- _Task item_: Keep every line in which "vrecko" occurs and drop the rest of the data.

- _Information given_:

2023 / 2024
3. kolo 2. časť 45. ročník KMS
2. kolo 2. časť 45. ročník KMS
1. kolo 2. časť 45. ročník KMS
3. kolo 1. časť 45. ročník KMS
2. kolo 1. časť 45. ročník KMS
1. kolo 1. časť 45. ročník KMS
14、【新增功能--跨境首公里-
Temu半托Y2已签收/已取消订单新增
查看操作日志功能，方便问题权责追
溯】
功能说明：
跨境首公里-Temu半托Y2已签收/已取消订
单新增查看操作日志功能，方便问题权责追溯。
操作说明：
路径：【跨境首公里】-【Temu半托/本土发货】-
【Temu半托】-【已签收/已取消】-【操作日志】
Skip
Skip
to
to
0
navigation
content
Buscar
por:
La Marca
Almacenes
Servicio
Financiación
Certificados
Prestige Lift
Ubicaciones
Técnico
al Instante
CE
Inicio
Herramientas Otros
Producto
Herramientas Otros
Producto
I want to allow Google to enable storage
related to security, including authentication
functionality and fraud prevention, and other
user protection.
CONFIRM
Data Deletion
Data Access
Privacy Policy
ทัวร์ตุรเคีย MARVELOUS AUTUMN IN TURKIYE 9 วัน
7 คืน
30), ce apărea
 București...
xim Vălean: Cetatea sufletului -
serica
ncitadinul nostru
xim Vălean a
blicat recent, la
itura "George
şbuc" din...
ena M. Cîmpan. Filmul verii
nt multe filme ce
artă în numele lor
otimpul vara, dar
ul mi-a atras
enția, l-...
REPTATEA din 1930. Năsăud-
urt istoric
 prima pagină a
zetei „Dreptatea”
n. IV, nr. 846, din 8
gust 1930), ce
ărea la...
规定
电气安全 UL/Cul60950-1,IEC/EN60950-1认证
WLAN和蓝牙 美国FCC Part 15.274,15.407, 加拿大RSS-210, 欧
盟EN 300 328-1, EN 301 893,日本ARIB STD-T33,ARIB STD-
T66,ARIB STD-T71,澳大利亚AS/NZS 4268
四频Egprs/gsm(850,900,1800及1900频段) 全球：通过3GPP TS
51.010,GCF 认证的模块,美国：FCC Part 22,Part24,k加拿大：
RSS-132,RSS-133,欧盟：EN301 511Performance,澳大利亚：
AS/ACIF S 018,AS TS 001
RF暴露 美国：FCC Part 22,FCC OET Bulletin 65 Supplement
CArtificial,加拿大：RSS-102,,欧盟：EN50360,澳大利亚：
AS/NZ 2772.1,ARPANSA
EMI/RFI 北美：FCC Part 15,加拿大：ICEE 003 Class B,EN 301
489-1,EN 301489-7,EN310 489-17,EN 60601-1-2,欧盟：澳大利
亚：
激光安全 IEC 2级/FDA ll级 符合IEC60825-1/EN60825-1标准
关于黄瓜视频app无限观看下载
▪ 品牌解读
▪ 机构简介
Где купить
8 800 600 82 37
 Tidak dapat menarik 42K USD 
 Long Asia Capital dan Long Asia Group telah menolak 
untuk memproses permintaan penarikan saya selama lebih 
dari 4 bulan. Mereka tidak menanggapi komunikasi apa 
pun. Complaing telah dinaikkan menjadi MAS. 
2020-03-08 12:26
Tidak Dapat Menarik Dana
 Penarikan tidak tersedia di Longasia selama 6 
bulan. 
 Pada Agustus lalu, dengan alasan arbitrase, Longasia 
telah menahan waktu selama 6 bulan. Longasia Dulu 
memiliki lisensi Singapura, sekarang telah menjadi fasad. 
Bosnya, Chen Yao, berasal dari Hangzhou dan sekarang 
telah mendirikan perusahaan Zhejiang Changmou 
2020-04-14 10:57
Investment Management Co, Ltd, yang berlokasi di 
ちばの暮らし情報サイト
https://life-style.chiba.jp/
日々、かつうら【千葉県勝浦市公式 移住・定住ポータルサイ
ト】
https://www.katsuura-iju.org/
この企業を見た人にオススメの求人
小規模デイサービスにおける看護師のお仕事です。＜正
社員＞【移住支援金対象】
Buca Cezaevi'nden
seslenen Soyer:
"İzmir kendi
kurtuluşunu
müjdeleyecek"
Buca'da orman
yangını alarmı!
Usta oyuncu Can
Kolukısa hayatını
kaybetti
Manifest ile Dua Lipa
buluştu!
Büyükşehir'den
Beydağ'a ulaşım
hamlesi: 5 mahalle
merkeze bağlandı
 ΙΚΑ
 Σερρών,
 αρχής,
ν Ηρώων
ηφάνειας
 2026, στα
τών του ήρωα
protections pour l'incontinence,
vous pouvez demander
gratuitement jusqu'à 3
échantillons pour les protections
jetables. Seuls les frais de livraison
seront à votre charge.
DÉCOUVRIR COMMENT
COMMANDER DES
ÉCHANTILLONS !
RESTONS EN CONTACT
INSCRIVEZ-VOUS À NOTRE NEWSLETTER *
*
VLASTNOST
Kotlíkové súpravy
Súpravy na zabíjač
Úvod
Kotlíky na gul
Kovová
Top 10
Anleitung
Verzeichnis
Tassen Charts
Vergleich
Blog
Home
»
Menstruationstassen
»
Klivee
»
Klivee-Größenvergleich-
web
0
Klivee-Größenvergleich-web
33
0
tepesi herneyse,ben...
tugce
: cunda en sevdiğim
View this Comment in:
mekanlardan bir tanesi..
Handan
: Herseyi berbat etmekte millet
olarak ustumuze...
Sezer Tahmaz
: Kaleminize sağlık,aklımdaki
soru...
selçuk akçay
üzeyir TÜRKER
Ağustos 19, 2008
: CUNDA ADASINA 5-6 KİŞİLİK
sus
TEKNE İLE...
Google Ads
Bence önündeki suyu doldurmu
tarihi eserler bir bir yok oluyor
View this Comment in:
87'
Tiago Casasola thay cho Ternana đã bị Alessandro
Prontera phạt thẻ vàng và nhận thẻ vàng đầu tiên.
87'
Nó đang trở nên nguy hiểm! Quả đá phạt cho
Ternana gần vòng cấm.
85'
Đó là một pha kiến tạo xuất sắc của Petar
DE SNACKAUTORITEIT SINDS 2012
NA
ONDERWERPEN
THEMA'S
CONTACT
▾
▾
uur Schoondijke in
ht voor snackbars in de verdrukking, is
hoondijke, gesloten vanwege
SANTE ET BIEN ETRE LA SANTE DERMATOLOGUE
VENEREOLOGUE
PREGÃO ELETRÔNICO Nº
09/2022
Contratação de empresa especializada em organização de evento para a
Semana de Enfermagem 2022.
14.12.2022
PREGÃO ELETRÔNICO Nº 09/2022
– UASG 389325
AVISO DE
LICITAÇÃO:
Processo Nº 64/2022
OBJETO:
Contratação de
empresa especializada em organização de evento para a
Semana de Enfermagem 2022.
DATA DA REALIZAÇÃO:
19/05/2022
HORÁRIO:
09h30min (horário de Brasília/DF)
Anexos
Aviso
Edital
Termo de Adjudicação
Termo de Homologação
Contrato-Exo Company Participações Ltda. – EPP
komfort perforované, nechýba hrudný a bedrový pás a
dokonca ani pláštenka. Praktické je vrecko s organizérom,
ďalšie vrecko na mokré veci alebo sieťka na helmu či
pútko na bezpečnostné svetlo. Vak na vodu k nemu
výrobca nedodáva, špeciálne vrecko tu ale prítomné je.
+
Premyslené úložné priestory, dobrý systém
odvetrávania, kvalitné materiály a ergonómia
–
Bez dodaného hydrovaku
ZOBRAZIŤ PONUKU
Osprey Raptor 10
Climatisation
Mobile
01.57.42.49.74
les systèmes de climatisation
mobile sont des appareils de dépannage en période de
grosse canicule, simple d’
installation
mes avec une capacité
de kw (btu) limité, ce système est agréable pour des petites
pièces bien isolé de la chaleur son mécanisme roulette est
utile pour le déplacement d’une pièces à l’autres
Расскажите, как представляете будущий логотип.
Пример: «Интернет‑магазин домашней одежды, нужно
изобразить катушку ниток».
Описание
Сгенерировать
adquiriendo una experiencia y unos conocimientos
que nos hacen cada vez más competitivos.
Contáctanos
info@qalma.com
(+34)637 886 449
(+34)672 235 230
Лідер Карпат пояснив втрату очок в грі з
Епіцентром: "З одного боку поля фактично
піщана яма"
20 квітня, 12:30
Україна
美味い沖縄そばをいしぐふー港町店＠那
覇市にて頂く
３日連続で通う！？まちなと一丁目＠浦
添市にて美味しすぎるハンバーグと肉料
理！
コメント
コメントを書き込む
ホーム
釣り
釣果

- _Output below_:
dokonca ani pláštenka. Praktické je vrecko s organizérom,
ďalšie vrecko na mokré veci alebo sieťka na helmu či
výrobca nedodáva, špeciálne vrecko tu ale prítomné je.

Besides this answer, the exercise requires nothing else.